In the end, the Justice Department said, the case showed the world that the US judicial system worked, even in war zones, and even when the gunmen were Americans and the victims were Iraqis.
The former Blackwater contractors said insurgents had ambushed them, and they described the civilians as the unfortunate unintended casualties of war. Prosecutors, however, described the killings as a massacre of innocent people. In October, jurors agreed.
"What happened on September 16th, 2007, was nothing short of an atrocity. There's just no other way to describe it," T Patrick Martin, a US prosecutor, said before sentencing. He said "the United States has shown that regardless of the nationality of the victims, it values justice for all."

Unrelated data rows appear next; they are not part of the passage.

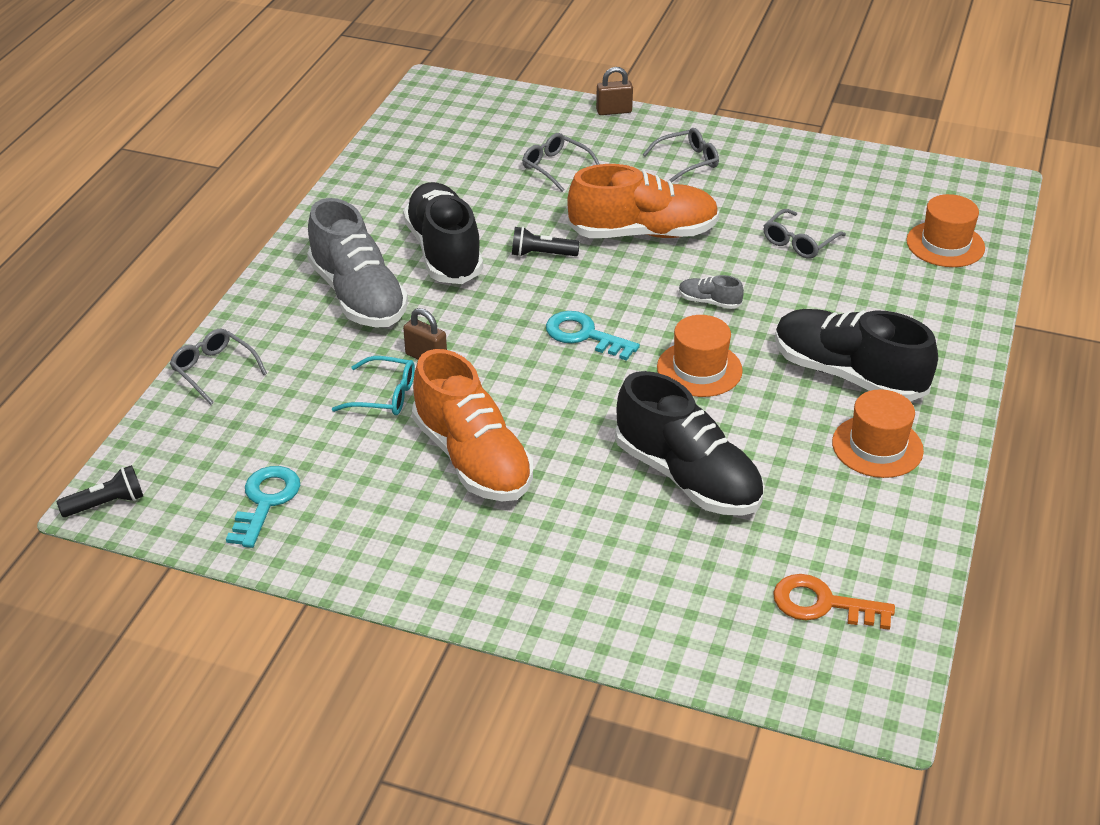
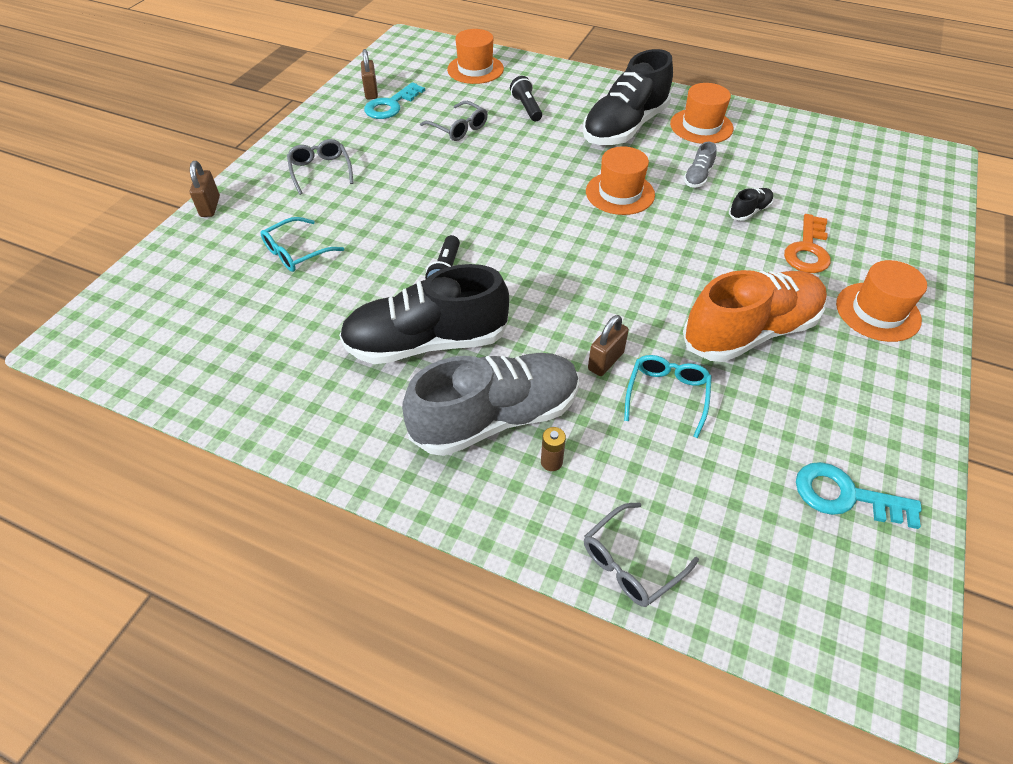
camera: 85 degrees left, 10 degrees up
(107, 504) = (891, 670): black flashlight -> black flashlight (526, 108)
(311, 328) = (551, 462): none -> brown battery
(514, 568) = (877, 312): none -> orange hat
(556, 167) = (297, 252): grey glasses -> turquoise glasses
(584, 335) = (574, 252): turquoise key -> turquoise key (391, 105)
(643, 233) = (426, 206): orange shoe -> none
(687, 477) = (749, 211): black shoe -> black shoe, size x0.42
(709, 302) = (532, 179): grey shoe -> grey shoe (698, 177)
(822, 604) = (860, 167): orange key -> orange key (807, 250)
(855, 173) = (371, 92): none -> brown padlock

Lawyers for the former contractors argued unsuccessfully that the judge should take the unusual step of ignoring mandatory minimum sentences. The defendants remain adamant that the shootings were justified.
"We all heard the evidence. There were innocent people that got killed," said David Schertler, a lawyer for Heard. "The nub of the case, though, is that these men were not out to hurt people."
Mohammad Kinani Al-Razzaq, whose 9-year-old son, Ali, was killed, said that in Iraq, Blackwater had been regarded as so powerful that its employees could kill anyone and get away with it.
"Blackwater had power like Saddam Hussein. The power comes from the United States," he said.
He added later: “Today we see who will win. The law? Or Blackwater?”
A fifth former guard, Jeremy Ridgeway of California, pleaded guilty to voluntary manslaughter and testified against his former colleagues. He has not been sentenced.
At the trial, Iraqi witnesses testified that the Blackwater contractors had fired unprovoked on unarmed civilians who had been going about their day in the crowded intersection.
Former Blackwater employees who were in the convoy of armoured trucks that day also testified against their colleagues.